Let `g(x) = 2 f(x/2)+ f(2-x) and f''(x) lt 0 forall x in (0,2)`. Then calculate the interval in which g(x) is increasing.

To solve the problem, we need to determine the interval in which the function \( g(x) = 2f\left(\frac{x}{2}\right) + f(2-x) \) is increasing, given that \( f''(x) < 0 \) for all \( x \) in the interval \( (0, 2) \). ### Step-by-Step Solution: 1. **Find the derivative \( g'(x) \)**: We start by differentiating \( g(x) \): \[ g'(x) = 2 \cdot f'\left(\frac{x}{2}\right) \cdot \frac{1}{2} + f'(2-x) \cdot (-1) \] Simplifying this, we get: \[ g'(x) = f'\left(\frac{x}{2}\right) - f'(2-x) \] 2. **Determine when \( g'(x) > 0 \)**: For \( g(x) \) to be increasing, we need: \[ g'(x) > 0 \implies f'\left(\frac{x}{2}\right) > f'(2-x) \] 3. **Analyze the behavior of \( f' \)**: Given that \( f''(x) < 0 \) for all \( x \in (0, 2) \), we know that \( f' \) is a decreasing function in this interval.
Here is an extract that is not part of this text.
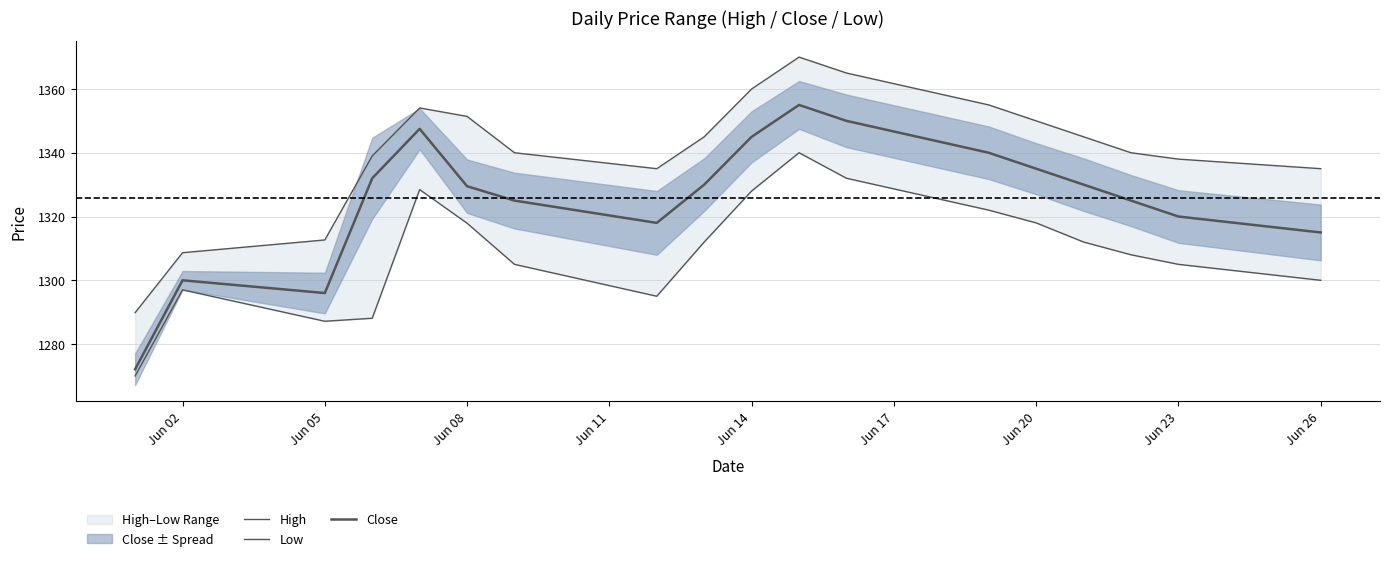

How many values in the Close series are below 1330?

9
Therefore, if \( a < b \), then \( f'(a) > f'(b) \). 4. **Set up the inequality**: We need to find the values of \( x \) such that: \[ \frac{x}{2} < 2 - x \] This simplifies to: \[ x < 4 - 2x \] Rearranging gives: \[ 3x < 4 \implies x < \frac{4}{3} \] 5. **Determine the interval**: Since \( x \) must also be in the interval \( (0, 2) \) (as \( g(x) \) is defined for \( x \) in this range), we conclude that: \[ g(x) \text{ is increasing on } \left(0, \frac{4}{3}\right) \] ### Final Answer: The function \( g(x) \) is increasing on the interval \( \left(0, \frac{4}{3}\right) \).